La SARL du Rond Point produit aux débats, pour chaque bâtiment, les états d'acomptes et le décompte général définitif (n° 11 pour le bâtiment B et n° 7 pour le bâtiment C), ainsi que les factures établies par la SARL Société Auxiliaire de Construction permettant l'établissement, pour le même montant, de chaque décompte, et enfin le détail de tous les paiements effectués au fur et à mesure de la production des décomptes, valant ainsi soldes de tous comptes.
Or, l'examen de ces éléments, qui ne sont pas contredits par d'autres pièces produites (la SARL Société Auxiliaire de Construction ne produisant aucune pièce à son dossier, et par conséquent aucun décompte), permet effectivement de constater que les seconds états d'acomptes n° 7 et 10, visés plus haut, font double emploi avec ceux figurant dans la liste limitative, établis antérieurement, et portent sur exactement les mêmes montants de facturation, alors que les travaux en question ne peuvent avoir été réalisés deux fois.
Ainsi :
- pour le bâtiment B : le second état d'acompte n° 10 est basé sur la même facture que le premier état d'acompte n° 10.
- pour le bâtiment C : il n'existe qu'une seule facture alors que deux décomptes du même montant ont été établis.
Ces éléments attestent effectivement des doubles paiements invoqués, c'est à dire des paiements indus.
Le jugement qui a condamné la SARL Société Auxiliaire de Construction à restituer à la SARL du Rond Point de solde de l'indu doit être confirmé.

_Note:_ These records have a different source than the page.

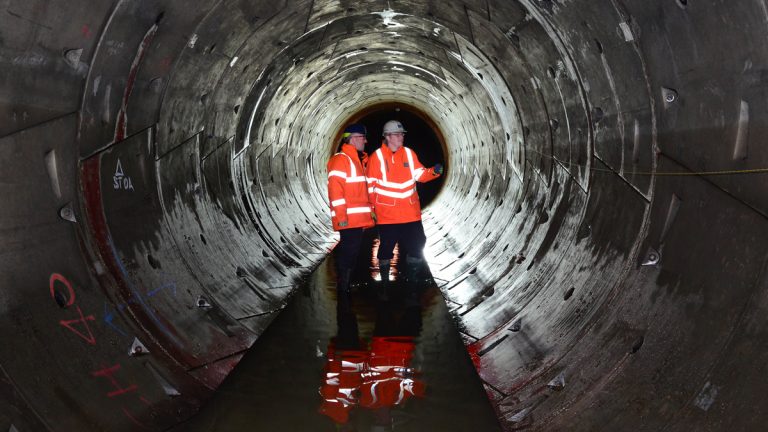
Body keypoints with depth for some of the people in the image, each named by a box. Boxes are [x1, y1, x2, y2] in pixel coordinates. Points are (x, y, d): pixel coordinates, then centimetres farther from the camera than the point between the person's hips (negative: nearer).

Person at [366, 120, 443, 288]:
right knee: (386, 247, 7)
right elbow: (370, 185, -5)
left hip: (411, 212, 4)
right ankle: (384, 280, 22)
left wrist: (433, 172, -13)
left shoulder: (409, 153, 6)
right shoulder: (377, 156, -6)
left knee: (416, 244, 7)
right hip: (387, 215, -4)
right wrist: (371, 208, -5)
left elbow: (420, 174, 7)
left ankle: (412, 278, 22)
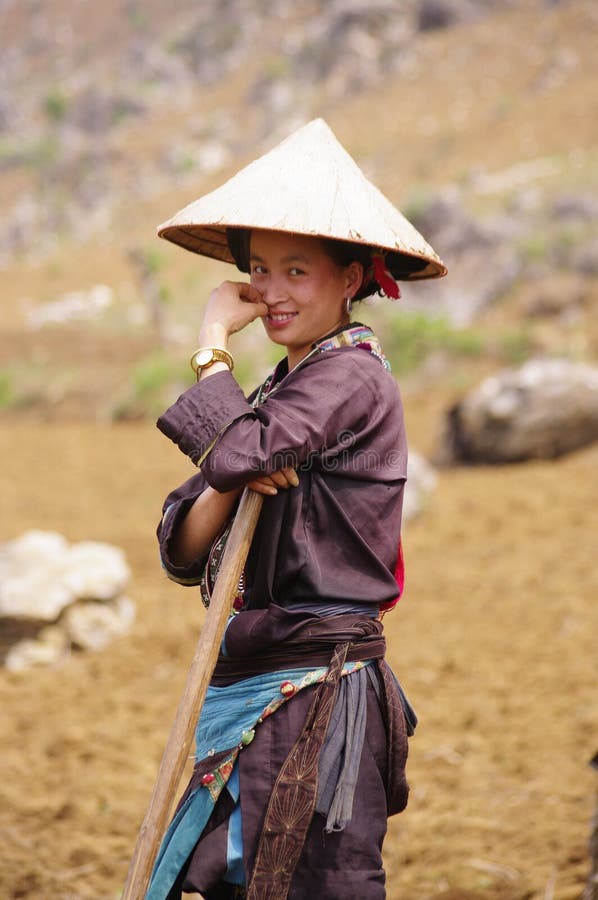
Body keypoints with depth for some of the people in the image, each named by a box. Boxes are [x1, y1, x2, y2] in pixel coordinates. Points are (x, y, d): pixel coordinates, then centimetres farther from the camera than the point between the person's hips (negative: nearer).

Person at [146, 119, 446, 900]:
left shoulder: (352, 376, -11)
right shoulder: (282, 393, 16)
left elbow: (239, 450, -28)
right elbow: (182, 551, 9)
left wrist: (213, 345, -11)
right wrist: (230, 484, -12)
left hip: (319, 694, -9)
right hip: (252, 687, 9)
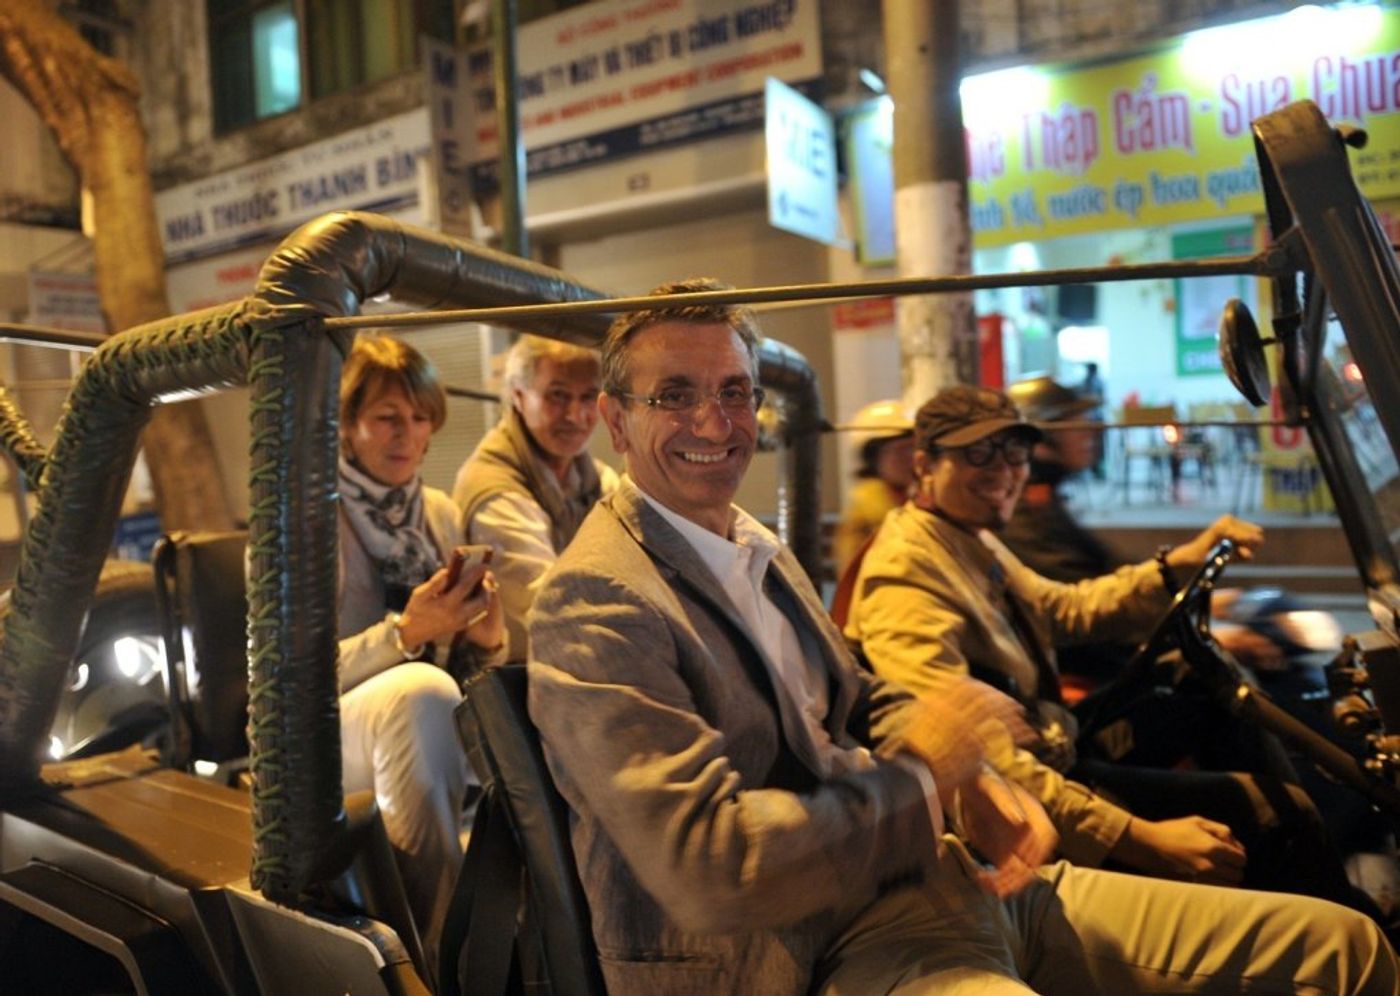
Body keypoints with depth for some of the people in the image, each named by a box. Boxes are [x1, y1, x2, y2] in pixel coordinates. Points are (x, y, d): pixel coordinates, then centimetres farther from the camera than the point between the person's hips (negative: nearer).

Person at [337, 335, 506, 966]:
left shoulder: (439, 513, 7)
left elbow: (467, 659, 11)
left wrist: (486, 639, -14)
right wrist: (405, 633, -29)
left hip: (416, 727, 5)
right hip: (325, 733, -5)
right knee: (422, 689, -37)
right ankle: (434, 936, -27)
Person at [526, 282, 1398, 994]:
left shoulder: (761, 549, 13)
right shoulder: (594, 602, -15)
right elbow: (711, 868, -23)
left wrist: (975, 782, 0)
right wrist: (920, 776, -13)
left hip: (938, 875, 9)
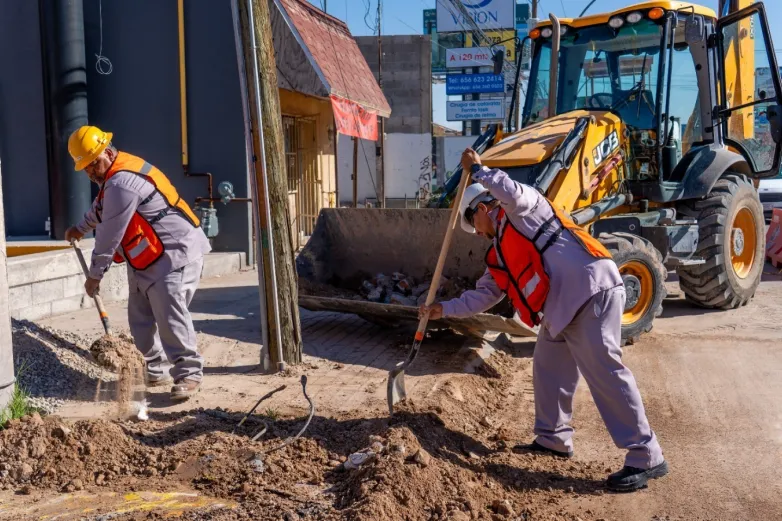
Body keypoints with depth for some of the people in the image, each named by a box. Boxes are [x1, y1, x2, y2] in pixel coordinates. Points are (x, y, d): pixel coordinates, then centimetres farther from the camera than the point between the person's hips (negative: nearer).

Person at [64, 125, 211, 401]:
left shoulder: (122, 182, -21)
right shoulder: (114, 174, 13)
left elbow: (110, 234, -18)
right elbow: (100, 206, 36)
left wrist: (95, 274, -8)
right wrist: (81, 228, 48)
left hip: (176, 250, -11)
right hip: (147, 256, 11)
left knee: (169, 313, -18)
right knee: (140, 316, 9)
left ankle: (188, 372, -12)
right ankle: (156, 370, 17)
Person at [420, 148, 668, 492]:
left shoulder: (520, 211, 3)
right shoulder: (500, 256, 26)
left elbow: (512, 191, -20)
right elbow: (484, 295, 29)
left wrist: (477, 169, -7)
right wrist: (444, 309, 27)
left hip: (592, 289, -10)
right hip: (562, 307, 10)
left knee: (604, 370, -13)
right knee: (548, 368, 16)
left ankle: (646, 458, -9)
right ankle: (553, 439, 30)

Enfin, l'équité permet, d'une part, de condamner la SARL du Rond Point à payer à la MAF la somme de 2 000 Euros en application de l'article 700 du code de procédure civile et, d'autre part, de condamner la SARL Société Auxiliaire de Construction à payer à la SARL du Rond Point la somme de 4 000 Euros en application de l'article 700 du code de procédure civile.
PAR CES MOTIFS :
- la Cour, après en avoir délibéré conformément à la loi, statuant par arrêt réputé contradictoire prononcé par mise à disposition au greffe et en dernier ressort,
- CONFIRME le jugement SAUF en ce qu'il a :
- déclaré non prescrite l'action de la SARL du Rond Point à l'encontre de la Mutuelle des Architectes Français et rejeté la demande d'irrecevabilité présentées par cette dernière,
- condamné la Mutuelle des Architectes Français, avec la Société Auxiliaire de Construction, au paiement à la SARL du Rond Point de la somme de 43 775,41 Euros en répétition de l'indu, à majorer des intérêts au taux légal à compter du 24 août 2020, date des mises en demeure,
- condamné la Mutuelle des Architectes Français, in solidum avec la Société Auxiliaire de Construction, au paiement des entiers dépens, en ce compris ceux afférents aux mises en cause (RG 2021 005924 et RG 2022 000484),
- condamné la Mutuelle des Architectes Français, in solidum avec la Société Auxiliaire de Construction, au paiement à la SARL du Rond Point de la somme de 2 500 Euros à titre d'indemnité sur le fondement de l'article 700 du code de procédure civile,
- STATUANT A NOUVEAU sur les points infirmés,
- DÉCLARE l'action intentée par la SARL du Rond Point à l'encontre de la Mutuelle des Architectes Français prescrite et par suite irrecevable ;
- CONDAMNE la SARL du Rond Point à payer à la Mutuelle des Architectes Français la somme de 2 000 Euros en application de l'article 700 du code de procédure civile ;
- Y ajoutant,
- CONDAMNE la SARL Société Auxiliaire de Construction à payer, en cause d'appel, à la SARL du Rond Point, la somme de 4 000 Euros en application de l'article 700 du code de procédure civile ;
- CONDAMNE la SARL Société Auxiliaire de Construction aux dépens de l'appel.
- Le présent arrêt a été signé par André Beauclair, président, et par Nathalie Cailheton, greffière, à laquelle la minute a été remise.